Notiert inSchanghai

Rein ins blinde Kaufvergnügen

In China läuft das Geschäft mit Plastikfigürchen in der „Blind Box“ auf immer höheren Touren. Was wie Kinderkram anmutet, begeistert vor allem Erwachsene.

Rein ins blinde Kaufvergnügen

Notiert in Schanghai

Rein ins blinde Kaufvergnügen

Von Norbert Hellmann

Hurra, hurra, bei Pop Mart gibt es nun erstmals auch Disney-Figuren im Angebot! Pop Mart ist Chinas führender Player in der stark expandierenden Blind-Box-Branche. Es geht um sammelbare Figuren und anderen Schnickschnack in Wundertütenverpackung. Random-Draw-Marketing nennt man das in der Fachsprache. Man kauft eine „blinde Schachtel“, deren genauer Inhalt nicht einsehbar ist, und baut darauf eine Kollektion auf. Die lässt sich nur vervollständigen, wenn man das Glück hat, auf seltene Figuren zu stoßen, deren Knappheitsgrad sie zum Sammler- und Tauschobjekt macht.

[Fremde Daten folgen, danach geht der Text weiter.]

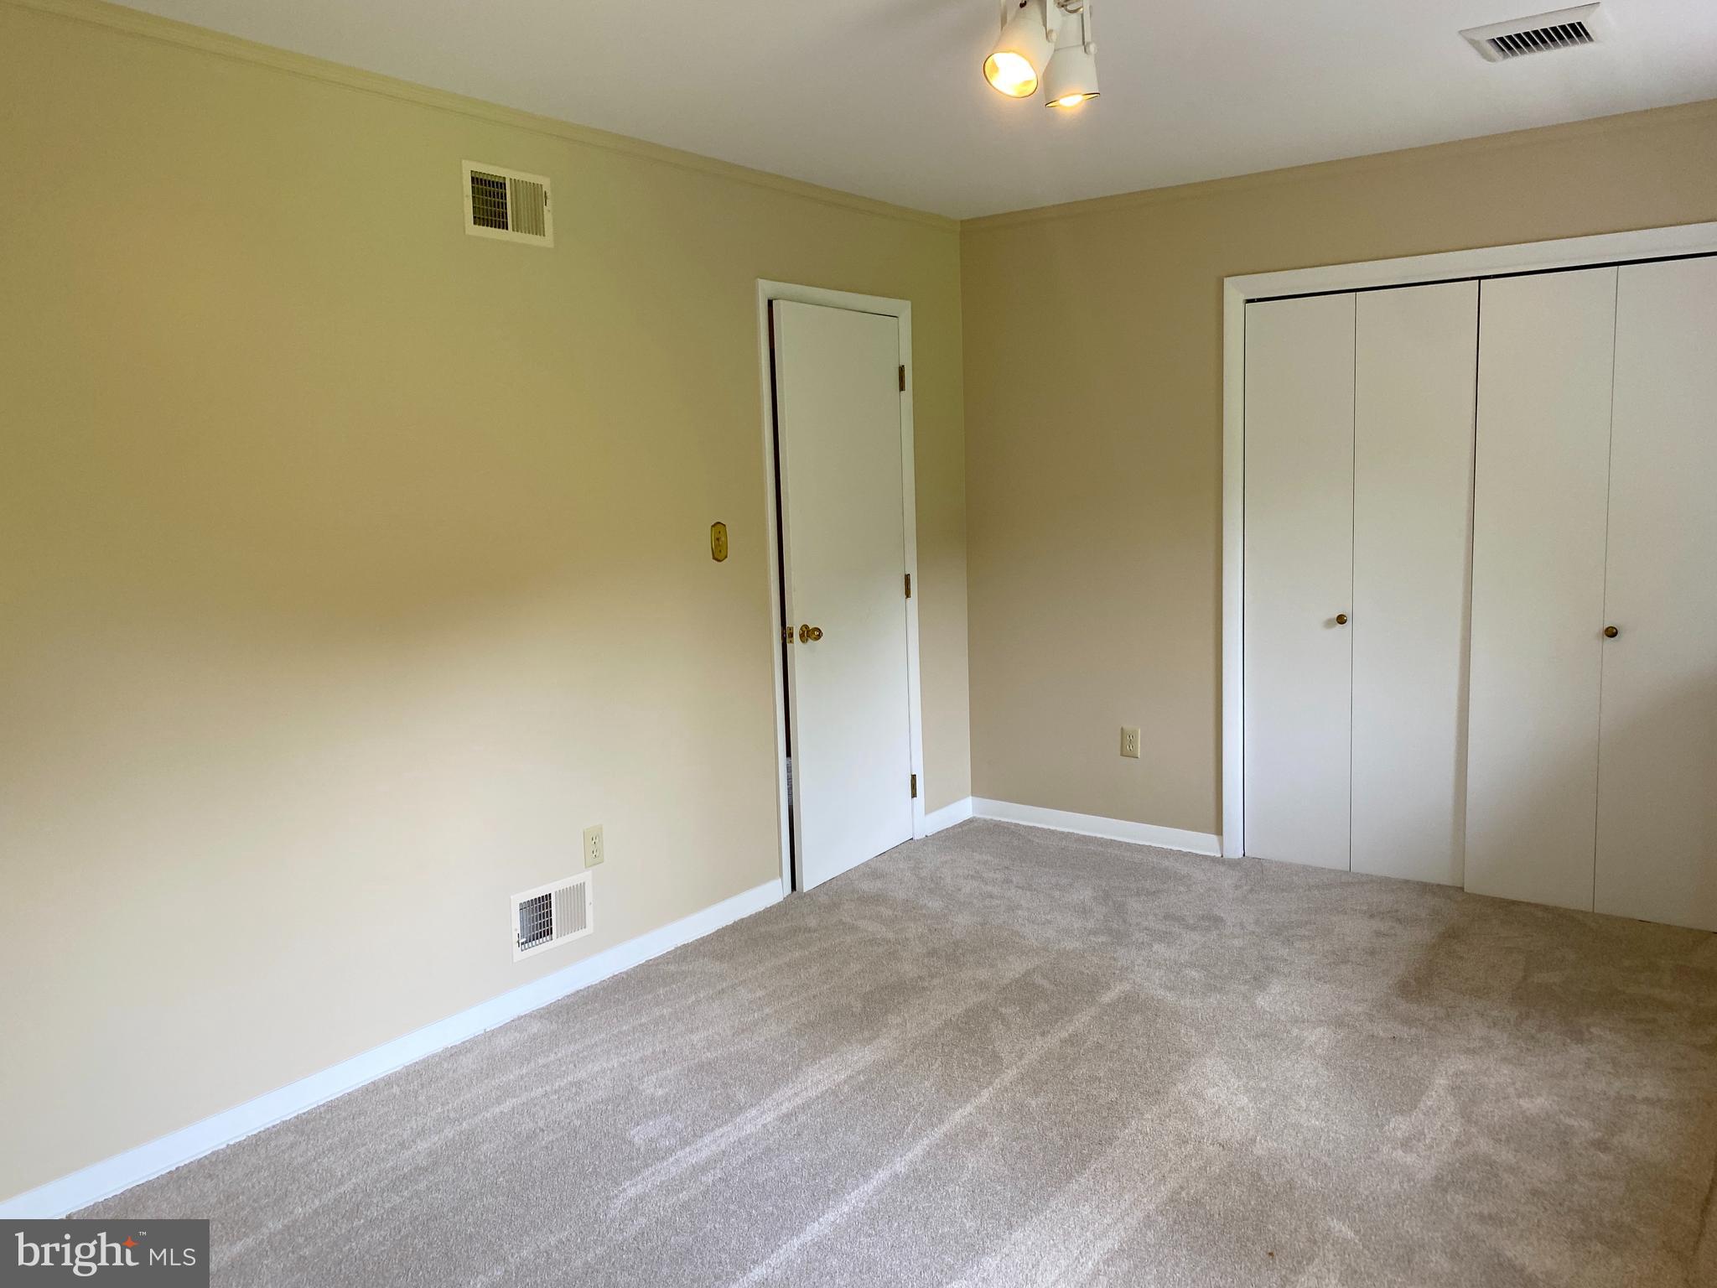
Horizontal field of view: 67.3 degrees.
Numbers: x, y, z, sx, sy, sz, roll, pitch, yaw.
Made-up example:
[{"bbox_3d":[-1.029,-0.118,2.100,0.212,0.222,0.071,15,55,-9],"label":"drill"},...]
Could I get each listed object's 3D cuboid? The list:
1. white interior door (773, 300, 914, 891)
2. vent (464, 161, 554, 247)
[{"bbox_3d":[-0.033,-0.179,4.659,0.038,2.010,0.755,3,9,32],"label":"white interior door"},{"bbox_3d":[-0.917,-1.151,3.388,0.018,0.184,0.287,4,9,36],"label":"vent"}]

Enthusiasmus mit Nebenwirkungen

Über dem Ganzen weht ein Hauch von Sammlerinstinkt, Lotteriegefühl, Überraschungseffekt und Schatztruhen-Erlebnis. Das sagen zumindest die Enthusiasten. Andere verweisen lieber auf hässliche Nebenwirkungen, angefangen bei purer Geldverschwendung, Enttäuschung über Losnieten und keineswegs zu verniedlichender Suchtgefahr. Serientäter-Käufe drohen schmaleren Geldbeuteln heftig zuzusetzen und rufen längst chinesische Regulatoren auf den Plan. Es gilt, ausbeuterische Geschäftsmodelle in einem Marktsegment zu zügeln, das auf über 30 Mrd. Yuan (rd. 4 Mrd. Euro) Jahresumsatz angeschwollen ist.  

Generation Z am Drücker

Konsumforscher sehen in dem Ganzen ein Paradebeispiel für postpandemisches Verbraucherverhalten der viel beschworenen Generation Z, die in China langsam das Zepter übernimmt. Da wird erstaunlich viel Geld in Billigwaren gesteckt, die bei gedrückter Wirtschaftsstimmung durch die Aura des Mysteriösen Konsumentenneugierde wecken und kleine heitere Akzente in den Alltag bringen sollen. Dafür gibt es gar eine einleuchtende biochemische Erklärung. Wenn das menschliche Gehirn auf eine freudige Überraschung trifft, wird Dopamin freigesetzt, das sich mit positiven Gefühlen und in der Regel einem Verlangen nach Wiederholung des Ereignisses verbindet.

Kein bisschen peinlich?

Bleibt noch zu erforschen, warum die neue Begeisterung sich an Plastikfigürchen entzündet, die Vorgängergenerationen spätestens ab dem Alter von 14 Jahren Peinlichkeitsschüben ausgesetzt hätten. In China ist die wichtigste Zielgruppe keineswegs in frühen Jahren zu verorten. Vielmehr sind es zumindest auf dem Papier „gestandene Erwachsene“ zwischen 20 und 30, die schamfrei dem Dopaminrausch der Blind Box verfallen sind.

Füllkrug im Portefeuille

Die Sache scheint übrigens Schule zu machen. In diesem Jahr hat Pop Mart die ersten europäischen Läden eröffnet und sieht gewaltiges Potenzial. Chinesische Konsumkindlichkeit findet globale Resonanz. Sicherlich eine gute Nachricht für alle, die sich anlässlich der Fußball-EM 2024 zu einer alten Errungenschaft des Random-Draw-Marketing bekennen, nämlich Sammelalben mit Fußballer-Abziehbildchen. Wer in letzter Zeit wie blöd Tütchen mit Stickern gekauft hat, um endlich auf das Antlitz von Joshua Kimmich oder Niclas Füllkrug zu stoßen, muss sich − egal welchen Alters − wohl kein bisschen mehr schämen.